- _Excerpt to read_
Content starts

I have a requirement to setup subnets on our internal lan and at our remote loctions.
Can somebody tell me what the implications are for units on different subnets connected
on the same lan without an interventing router or bridge? Is this a valid
configuration?
We have a mix of HP3000/9xx, HP9000/8xx, WinNT 3.51 and Win95 machines along with a
Cisco 2100 and a Livingston PM. Our remotes sites have WinNt 3.51 and Win95 and will
be using RAS to connect over a high speed serial link using PPP.
Because of the small sizes of each subnet I have tentatively chosen to go with a subnet
mask and ip addressing scheme outlined below:
255.255.255.240 16 subnets 15x2; 16x14
0 and 255 are reserved addresses
subnet 0 host addresses 1 to 15
subnet 1 host addresses 16 to 31
subnet 2 host addresses 32 to 47
subnet 3 host addresses 48 to 63
subnet 4 host addresses 64 to 79
subnet 5 host addresses 80 to 95
subnet 6 host addresses 96 to 111
subnet 7 host addresses 112 to 127
subnet 8 host addresses 128 to 143
subnet 9 host addresses 144 to 159
subnet 10 host addresses 160 to 175
subnet 11 host addresses 176 to 191
subnet 12 host addresses 192 to 207
subnet 13 host addresses 208 to 223
subnet 14 host addresses 224 to 239
subnet 15 host addresses 240 to 254
There will be two or possibly three physicall distinct areas of lan traffic. The outer
ring will consist of our cisco router, followed by a filtering i486 based gateway
machine controlling Internet access to the perimeter lan. This lan will have an
HP9000/8xx bastion/proxie server, the Livingston Port Master and one or two victem
machines followed by another i486 gateway/fliter to the inner Lan.

Content ends

- _Instruction 1_
Summarize the post about subnetting the office network in two sentences.

- _Stored entries_

Content starts

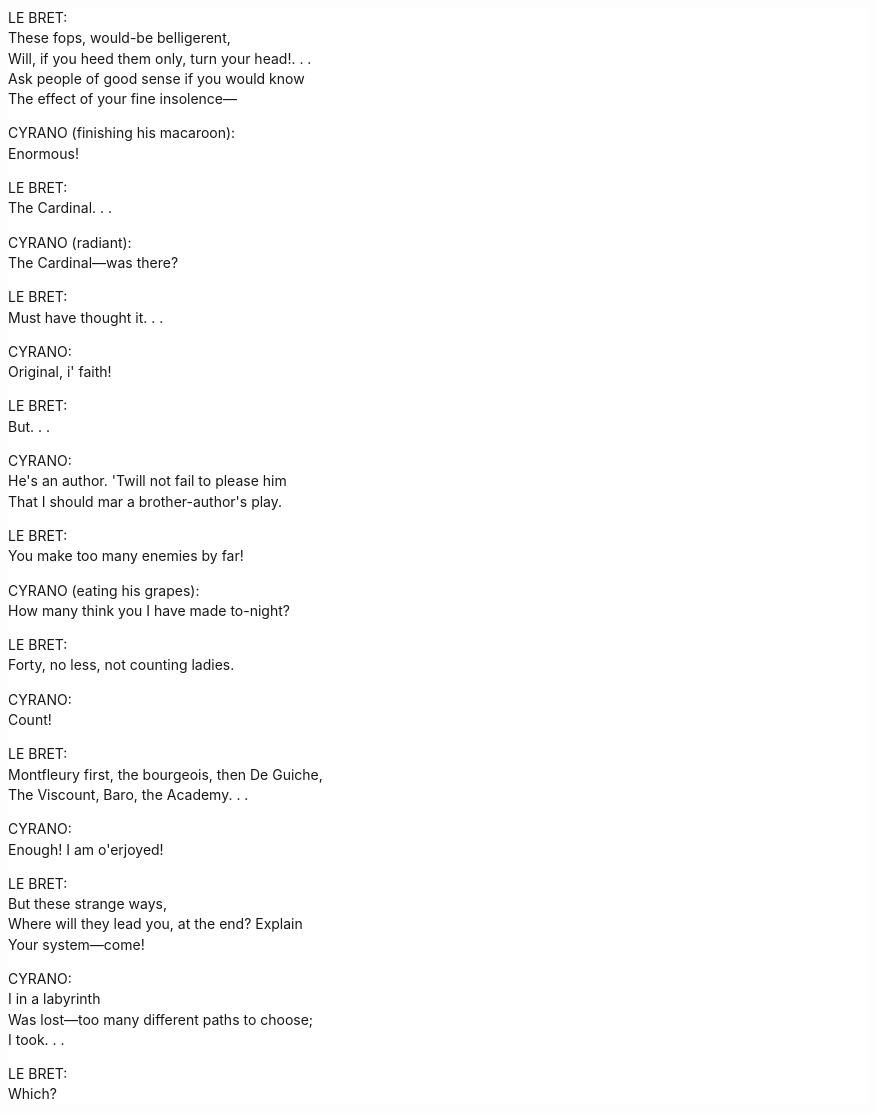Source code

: LE BRET:  
These fops, would-be belligerent,  
Will, if you heed them only, turn your head!. . .  
Ask people of good sense if you would know  
The effect of your fine insolence—

CYRANO (finishing his macaroon):  
Enormous!

LE BRET:  
The Cardinal. . .

CYRANO (radiant):  
The Cardinal—was there?

LE BRET:  
Must have thought it. . .

CYRANO:  
Original, i' faith!

LE BRET:  
But. . .

CYRANO:  
He's an author. 'Twill not fail to please him  
That I should mar a brother-author's play.

LE BRET:  
You make too many enemies by far!

CYRANO (eating his grapes):  
How many think you I have made to-night?

LE BRET:  
Forty, no less, not counting ladies.

CYRANO:  
Count!

LE BRET:  
Montfleury first, the bourgeois, then De Guiche,  
The Viscount, Baro, the Academy. . .

CYRANO:  
Enough! I am o'erjoyed!

LE BRET:  
But these strange ways,  
Where will they lead you, at the end? Explain  
Your system—come!

CYRANO:  
I in a labyrinth  
Was lost—too many different paths to choose;  
I took. . .

LE BRET:  
Which?
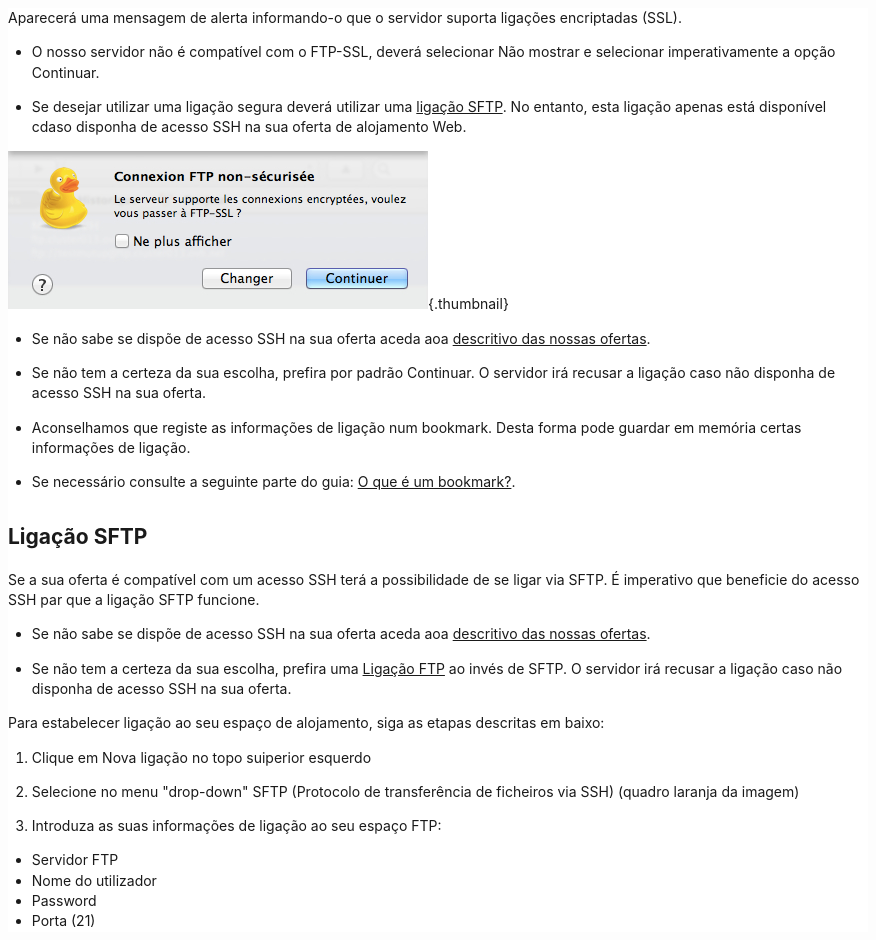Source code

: 
Aparecerá uma mensagem de alerta informando-o que o servidor suporta ligações encriptadas (SSL).

- O nosso servidor não é compatível com o FTP-SSL, deverá selecionar Não mostrar e selecionar imperativamente a opção Continuar.

- Se desejar utilizar uma ligação segura deverá utilizar uma [ligação SFTP](#utiliser_cyberduck_connexion_sftp). No entanto, esta ligação apenas está disponível cdaso disponha de acesso SSH na sua oferta de alojamento Web.



![cyberduck macOS](images/2349.png){.thumbnail}

- Se não sabe se dispõe de acesso SSH na sua oferta aceda aoa [descritivo das nossas ofertas](http://www.ovh.pt/alojamento-partilhado/).

- Se não tem a certeza da sua escolha, prefira por padrão Continuar. O servidor irá recusar a ligação caso não disponha de acesso SSH na sua oferta.



- Aconselhamos que registe as informações de ligação num bookmark. Desta forma pode guardar em memória certas informações de ligação.

- Se necessário consulte a seguinte parte do guia: [O que é um bookmark?](#utiliser_cyberduck_quest-ce_quun_signet).




## Ligação SFTP
Se a sua oferta é compatível com um acesso SSH terá a possibilidade de se ligar via SFTP. É imperativo que beneficie do acesso SSH par que a ligação SFTP funcione.

- Se não sabe se dispõe de acesso SSH na sua oferta aceda aoa [descritivo das nossas ofertas](http://www.ovh.pt/alojamento-partilhado/).

- Se não tem a certeza da sua escolha, prefira uma [Ligação FTP](#utiliser_cyberduck_connexion_ftp) ao invés de SFTP. O servidor irá recusar a ligação caso não disponha de acesso SSH na sua oferta.


Para estabelecer ligação ao seu espaço de alojamento, siga as etapas descritas em baixo:

1. Clique em Nova ligação no topo suiperior esquerdo

2. Selecione no menu "drop-down" SFTP (Protocolo de transferência de ficheiros via SSH) (quadro laranja da imagem)

3. Introduza as suas informações de ligação ao seu espaço FTP:

- Servidor FTP
- Nome do utilizador
- Password
- Porta (21)

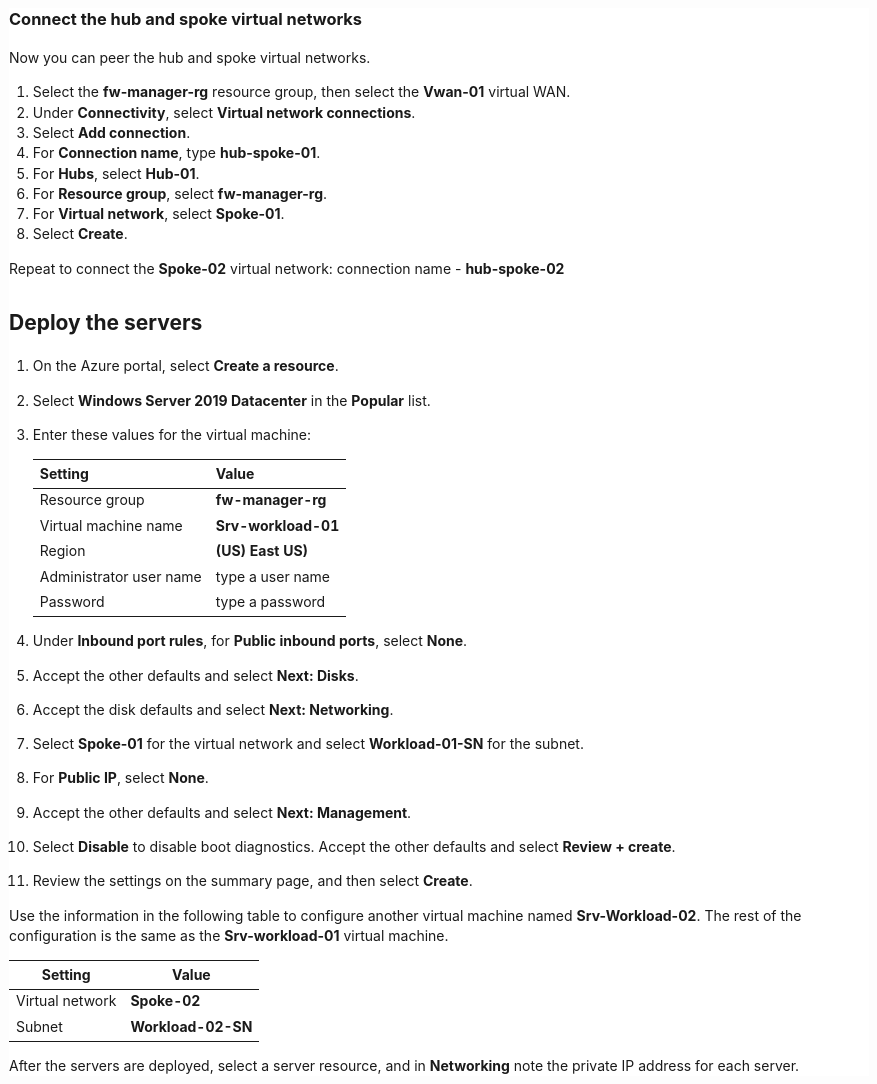 ### Connect the hub and spoke virtual networks

Now you can peer the hub and spoke virtual networks.

1. Select the **fw-manager-rg** resource group, then select the **Vwan-01** virtual WAN.
2. Under **Connectivity**, select **Virtual network connections**.
3. Select **Add connection**.
4. For **Connection name**, type **hub-spoke-01**.
5. For **Hubs**, select **Hub-01**.
6. For **Resource group**, select **fw-manager-rg**.
7. For **Virtual network**, select **Spoke-01**.
8. Select **Create**.

Repeat to connect the **Spoke-02** virtual network: connection name - **hub-spoke-02**

## Deploy the servers

1. On the Azure portal, select **Create a resource**.
2. Select **Windows Server 2019 Datacenter** in the **Popular** list.
3. Enter these values for the virtual machine:

   |Setting  |Value  |
   |---------|---------|
   |Resource group     |**fw-manager-rg**|
   |Virtual machine name     |**Srv-workload-01**|
   |Region     |**(US) East US)**|
   |Administrator user name     |type a user name|
   |Password     |type a password|

4. Under **Inbound port rules**, for **Public inbound ports**, select **None**.
6. Accept the other defaults and select **Next: Disks**.
7. Accept the disk defaults and select **Next: Networking**.
8. Select **Spoke-01** for the virtual network and select **Workload-01-SN** for the subnet.
9. For **Public IP**, select **None**.
11. Accept the other defaults and select **Next: Management**.
12. Select **Disable** to disable boot diagnostics. Accept the other defaults and select **Review + create**.
13. Review the settings on the summary page, and then select **Create**.

Use the information in the following table to configure another virtual machine named **Srv-Workload-02**. The rest of the configuration is the same as the **Srv-workload-01** virtual machine.

|Setting  |Value  |
|---------|---------|
|Virtual network|**Spoke-02**|
|Subnet|**Workload-02-SN**|

After the servers are deployed, select a server resource, and in **Networking** note the private IP address for each server.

Content ends

- _Instruction 2_
Retype the stored entries word for word, covering the stretch from the start of the rows through the line that contains "I took. . .", and leave the pictures out.

- _Answer section 1_
The writer must set up subnets on an internal LAN and at remote locations, and asks what the implications are for units on different subnets connected on the same LAN without an intervening router or bridge, and whether that is a valid configuration. With a mix of HP3000, HP9000, Windows NT 3.51 and Windows 95 machines plus a Cisco 2100 and a Livingston PM, the writer has tentatively chosen a 255.255.255.240 mask giving 16 subnets and expects two or possibly three physically distinct areas of LAN traffic, running from the Cisco router through filtering gateways to the inner LAN.

- _Answer section 2_
Source code

: LE BRET:  
These fops, would-be belligerent,  
Will, if you heed them only, turn your head!. . .  
Ask people of good sense if you would know  
The effect of your fine insolence—

CYRANO (finishing his macaroon):  
Enormous!

LE BRET:  
The Cardinal. . .

CYRANO (radiant):  
The Cardinal—was there?

LE BRET:  
Must have thought it. . .

CYRANO:  
Original, i' faith!

LE BRET:  
But. . .

CYRANO:  
He's an author. 'Twill not fail to please him  
That I should mar a brother-author's play.

LE BRET:  
You make too many enemies by far!

CYRANO (eating his grapes):  
How many think you I have made to-night?

LE BRET:  
Forty, no less, not counting ladies.

CYRANO:  
Count!

LE BRET:  
Montfleury first, the bourgeois, then De Guiche,  
The Viscount, Baro, the Academy. . .

CYRANO:  
Enough! I am o'erjoyed!

LE BRET:  
But these strange ways,  
Where will they lead you, at the end? Explain  
Your system—come!

CYRANO:  
I in a labyrinth  
Was lost—too many different paths to choose;  
I took. . .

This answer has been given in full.